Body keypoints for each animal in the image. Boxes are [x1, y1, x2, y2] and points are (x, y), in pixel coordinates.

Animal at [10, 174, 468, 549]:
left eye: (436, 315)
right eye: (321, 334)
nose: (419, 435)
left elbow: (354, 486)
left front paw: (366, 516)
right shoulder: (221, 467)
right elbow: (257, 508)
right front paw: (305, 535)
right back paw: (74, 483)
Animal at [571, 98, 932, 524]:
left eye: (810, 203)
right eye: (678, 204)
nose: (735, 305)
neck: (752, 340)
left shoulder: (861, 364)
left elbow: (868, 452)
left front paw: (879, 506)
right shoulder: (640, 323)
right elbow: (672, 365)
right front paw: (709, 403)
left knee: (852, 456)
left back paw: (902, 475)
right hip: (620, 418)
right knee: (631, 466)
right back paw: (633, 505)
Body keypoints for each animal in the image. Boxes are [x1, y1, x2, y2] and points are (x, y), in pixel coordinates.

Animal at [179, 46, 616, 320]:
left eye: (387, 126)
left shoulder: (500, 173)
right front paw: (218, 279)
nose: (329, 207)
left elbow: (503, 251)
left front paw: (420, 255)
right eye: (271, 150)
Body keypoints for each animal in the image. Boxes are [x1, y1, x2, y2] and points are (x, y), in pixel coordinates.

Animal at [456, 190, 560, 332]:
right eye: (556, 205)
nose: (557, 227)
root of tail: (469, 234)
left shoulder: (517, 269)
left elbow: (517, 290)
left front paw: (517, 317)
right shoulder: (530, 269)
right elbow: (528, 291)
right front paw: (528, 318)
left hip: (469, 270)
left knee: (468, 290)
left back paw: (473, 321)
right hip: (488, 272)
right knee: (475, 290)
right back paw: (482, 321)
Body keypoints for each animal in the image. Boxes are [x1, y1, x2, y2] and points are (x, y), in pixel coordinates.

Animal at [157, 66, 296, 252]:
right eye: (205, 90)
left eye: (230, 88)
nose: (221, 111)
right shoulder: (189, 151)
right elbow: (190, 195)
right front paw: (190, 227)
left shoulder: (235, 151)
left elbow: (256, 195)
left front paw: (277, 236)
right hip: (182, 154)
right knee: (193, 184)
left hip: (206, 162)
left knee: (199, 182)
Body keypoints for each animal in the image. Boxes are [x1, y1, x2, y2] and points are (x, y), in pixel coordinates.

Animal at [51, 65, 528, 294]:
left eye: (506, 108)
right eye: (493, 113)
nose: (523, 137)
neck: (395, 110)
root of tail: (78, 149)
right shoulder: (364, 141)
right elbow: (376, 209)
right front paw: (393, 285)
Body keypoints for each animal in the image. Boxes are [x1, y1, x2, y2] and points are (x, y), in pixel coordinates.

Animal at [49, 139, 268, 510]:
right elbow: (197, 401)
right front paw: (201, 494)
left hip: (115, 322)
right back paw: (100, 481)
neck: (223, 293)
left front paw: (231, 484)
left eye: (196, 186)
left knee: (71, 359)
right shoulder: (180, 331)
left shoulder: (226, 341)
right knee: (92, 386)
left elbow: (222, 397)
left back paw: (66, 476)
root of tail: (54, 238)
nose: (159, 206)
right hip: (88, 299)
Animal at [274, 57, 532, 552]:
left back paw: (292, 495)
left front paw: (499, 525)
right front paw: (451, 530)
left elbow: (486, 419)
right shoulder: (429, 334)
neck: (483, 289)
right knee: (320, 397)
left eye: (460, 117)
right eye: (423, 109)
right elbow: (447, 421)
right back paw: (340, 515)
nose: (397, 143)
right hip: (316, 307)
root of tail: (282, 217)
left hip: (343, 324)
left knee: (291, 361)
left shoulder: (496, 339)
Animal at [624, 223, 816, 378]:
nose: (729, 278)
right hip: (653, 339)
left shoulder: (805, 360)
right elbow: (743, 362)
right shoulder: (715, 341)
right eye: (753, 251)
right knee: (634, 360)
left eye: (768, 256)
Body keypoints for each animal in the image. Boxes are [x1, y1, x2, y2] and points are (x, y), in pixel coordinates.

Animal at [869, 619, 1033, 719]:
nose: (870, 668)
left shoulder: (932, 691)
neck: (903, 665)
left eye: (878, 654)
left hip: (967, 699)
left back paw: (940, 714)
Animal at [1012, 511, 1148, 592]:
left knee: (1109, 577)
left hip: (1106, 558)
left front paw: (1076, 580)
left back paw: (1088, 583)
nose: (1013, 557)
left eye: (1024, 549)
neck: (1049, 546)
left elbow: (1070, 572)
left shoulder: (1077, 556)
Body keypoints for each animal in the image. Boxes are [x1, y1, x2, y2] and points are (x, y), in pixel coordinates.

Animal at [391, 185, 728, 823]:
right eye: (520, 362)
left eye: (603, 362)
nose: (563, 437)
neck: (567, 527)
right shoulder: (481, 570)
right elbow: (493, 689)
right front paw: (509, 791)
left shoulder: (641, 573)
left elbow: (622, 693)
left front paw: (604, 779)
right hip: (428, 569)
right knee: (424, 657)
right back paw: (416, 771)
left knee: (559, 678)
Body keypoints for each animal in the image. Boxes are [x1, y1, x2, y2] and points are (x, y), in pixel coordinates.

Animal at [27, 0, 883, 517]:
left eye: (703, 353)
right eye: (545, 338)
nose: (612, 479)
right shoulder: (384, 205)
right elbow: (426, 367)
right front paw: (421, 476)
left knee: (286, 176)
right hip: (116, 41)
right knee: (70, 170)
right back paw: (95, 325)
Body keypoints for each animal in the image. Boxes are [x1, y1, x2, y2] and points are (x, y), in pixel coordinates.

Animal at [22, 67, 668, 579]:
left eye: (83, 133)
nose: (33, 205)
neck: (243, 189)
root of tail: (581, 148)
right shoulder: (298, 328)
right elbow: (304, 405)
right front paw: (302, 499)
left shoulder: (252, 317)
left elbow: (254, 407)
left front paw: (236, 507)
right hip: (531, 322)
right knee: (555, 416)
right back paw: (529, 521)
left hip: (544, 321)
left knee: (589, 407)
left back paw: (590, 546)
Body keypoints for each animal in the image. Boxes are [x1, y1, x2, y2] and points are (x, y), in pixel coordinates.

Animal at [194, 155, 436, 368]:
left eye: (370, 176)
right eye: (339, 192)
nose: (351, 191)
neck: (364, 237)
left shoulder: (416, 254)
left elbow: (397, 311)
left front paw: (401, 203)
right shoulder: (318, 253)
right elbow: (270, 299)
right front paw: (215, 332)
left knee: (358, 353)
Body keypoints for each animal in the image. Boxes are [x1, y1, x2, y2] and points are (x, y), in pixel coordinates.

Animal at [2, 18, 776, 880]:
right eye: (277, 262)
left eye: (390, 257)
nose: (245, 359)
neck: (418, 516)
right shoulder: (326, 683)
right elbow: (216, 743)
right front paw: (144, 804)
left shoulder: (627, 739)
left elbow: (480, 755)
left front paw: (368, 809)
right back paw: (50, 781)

> [To do]:
Print all the data above word for word.

> [Completed exercise]:
Body keypoints for each animal in the image. Boxes are [x1, y1, x2, y2] and points are (x, y), in pixel coordinates.

Animal at [10, 174, 468, 549]:
left eye: (436, 315)
right eye: (321, 334)
nose: (419, 435)
left elbow: (354, 486)
left front paw: (366, 516)
right shoulder: (221, 467)
right elbow: (257, 508)
right front paw: (305, 535)
right back paw: (74, 483)
Animal at [571, 98, 932, 524]:
left eye: (810, 203)
right eye: (678, 204)
nose: (735, 305)
neck: (752, 340)
left shoulder: (861, 364)
left elbow: (868, 452)
left front paw: (879, 506)
right shoulder: (640, 323)
right elbow: (672, 365)
right front paw: (709, 403)
left knee: (852, 456)
left back paw: (902, 475)
right hip: (620, 418)
right knee: (631, 466)
right back paw: (633, 505)
Body keypoints for each animal in the image. Boxes are [x1, y1, x2, y2] and points are (x, y), in pixel coordinates.

Animal at [179, 46, 616, 320]:
left eye: (387, 126)
left shoulder: (500, 173)
right front paw: (218, 279)
nose: (329, 207)
left elbow: (503, 251)
left front paw: (420, 255)
right eye: (271, 150)
Body keypoints for each animal in the image. Boxes are [x1, y1, x2, y2] and points are (x, y), in pixel coordinates.

Animal at [456, 190, 560, 332]:
right eye: (556, 205)
nose: (557, 227)
root of tail: (469, 234)
left shoulder: (517, 269)
left elbow: (517, 290)
left front paw: (517, 317)
right shoulder: (530, 269)
right elbow: (528, 291)
right front paw: (528, 318)
left hip: (469, 270)
left knee: (468, 290)
left back paw: (473, 321)
right hip: (488, 272)
right knee: (475, 290)
right back paw: (482, 321)
Body keypoints for each animal in the image. Boxes are [x1, y1, x2, y2] and points are (x, y), in pixel coordinates.

Animal at [157, 66, 296, 252]:
right eye: (205, 90)
left eye: (230, 88)
nose: (221, 111)
right shoulder: (189, 151)
right elbow: (190, 195)
right front paw: (190, 227)
left shoulder: (235, 151)
left elbow: (256, 195)
left front paw: (277, 236)
right hip: (182, 154)
right knee: (193, 184)
left hip: (206, 162)
left knee: (199, 182)
Body keypoints for each animal in the image. Boxes are [x1, y1, x2, y2] and points are (x, y), in pixel coordinates.

Animal at [51, 65, 528, 294]:
left eye: (506, 108)
right eye: (493, 113)
nose: (523, 137)
neck: (395, 110)
root of tail: (78, 149)
right shoulder: (364, 141)
right elbow: (376, 209)
right front paw: (393, 285)
Body keypoints for each animal in the image. Boxes are [x1, y1, x2, y2] and points are (x, y), in pixel coordinates.

Animal at [49, 139, 268, 510]:
right elbow: (197, 401)
right front paw: (201, 494)
left hip: (115, 322)
right back paw: (100, 481)
neck: (223, 293)
left front paw: (231, 484)
left eye: (196, 186)
left knee: (71, 359)
right shoulder: (180, 331)
left shoulder: (226, 341)
right knee: (92, 386)
left elbow: (222, 397)
left back paw: (66, 476)
root of tail: (54, 238)
nose: (159, 206)
right hip: (88, 299)
Animal at [274, 57, 532, 552]:
left back paw: (292, 495)
left front paw: (499, 525)
right front paw: (451, 530)
left elbow: (486, 419)
right shoulder: (429, 334)
neck: (483, 289)
right knee: (320, 397)
left eye: (460, 117)
right eye: (423, 109)
right elbow: (447, 421)
right back paw: (340, 515)
nose: (397, 143)
right hip: (316, 307)
root of tail: (282, 217)
left hip: (343, 324)
left knee: (291, 361)
left shoulder: (496, 339)
Animal at [624, 223, 816, 378]:
nose: (729, 278)
right hip: (653, 339)
left shoulder: (805, 360)
right elbow: (743, 362)
right shoulder: (715, 341)
right eye: (753, 251)
right knee: (634, 360)
left eye: (768, 256)
Body keypoints for each animal in the image. Boxes are [x1, y1, x2, y2] and points are (x, y), in pixel coordinates.

Animal at [869, 619, 1033, 719]:
nose: (870, 668)
left shoulder: (932, 691)
neck: (903, 665)
left eye: (878, 654)
left hip: (967, 699)
left back paw: (940, 714)
Animal at [1012, 511, 1148, 592]:
left knee: (1109, 577)
left hip: (1106, 558)
left front paw: (1076, 580)
left back paw: (1088, 583)
nose: (1013, 557)
left eye: (1024, 549)
neck: (1049, 546)
left elbow: (1070, 572)
left shoulder: (1077, 556)
Body keypoints for each animal in the image. Boxes are [x1, y1, x2, y2] and points are (x, y), in pixel coordinates.

Animal at [391, 185, 728, 823]:
right eye: (520, 362)
left eye: (603, 362)
nose: (563, 437)
neck: (567, 527)
right shoulder: (481, 570)
right elbow: (493, 689)
right front paw: (509, 791)
left shoulder: (641, 573)
left elbow: (622, 693)
left front paw: (604, 779)
right hip: (428, 569)
right knee: (424, 657)
right back paw: (416, 771)
left knee: (559, 678)
Body keypoints for each animal in the image. Boxes are [x1, y1, x2, y2] and points are (x, y), in pixel coordinates.

Animal at [27, 0, 883, 517]:
left eye: (703, 353)
right eye: (545, 338)
nose: (612, 479)
right shoulder: (384, 205)
right elbow: (426, 367)
right front paw: (421, 476)
left knee: (286, 176)
right hip: (116, 41)
right knee: (70, 170)
right back paw: (95, 325)
Body keypoints for each animal in the image. Boxes are [x1, y1, x2, y2] and points are (x, y), in pixel coordinates.

Animal at [22, 67, 668, 579]:
left eye: (83, 133)
nose: (33, 205)
neck: (243, 189)
root of tail: (581, 148)
right shoulder: (298, 328)
right elbow: (304, 405)
right front paw: (302, 499)
left shoulder: (252, 317)
left elbow: (254, 407)
left front paw: (236, 507)
right hip: (531, 322)
right knee: (555, 416)
right back paw: (529, 521)
left hip: (544, 321)
left knee: (589, 407)
left back paw: (590, 546)
Body keypoints for each animal in the image. Boxes are [x1, y1, x2, y2] and points are (x, y), in pixel coordinates.

Animal at [194, 155, 436, 368]:
left eye: (370, 176)
right eye: (339, 192)
nose: (351, 191)
neck: (364, 237)
left shoulder: (416, 254)
left elbow: (397, 311)
left front paw: (401, 203)
right shoulder: (318, 253)
right elbow: (270, 299)
right front paw: (215, 332)
left knee: (358, 353)
Body keypoints for each animal in the image. Boxes are [x1, y1, x2, y2] and points are (x, y), in pixel coordinates.

Animal at [2, 18, 776, 880]:
right eye: (277, 262)
left eye: (390, 257)
nose: (245, 359)
neck: (418, 516)
right shoulder: (326, 683)
right elbow: (216, 743)
right front paw: (144, 804)
left shoulder: (627, 739)
left elbow: (480, 755)
left front paw: (368, 809)
right back paw: (50, 781)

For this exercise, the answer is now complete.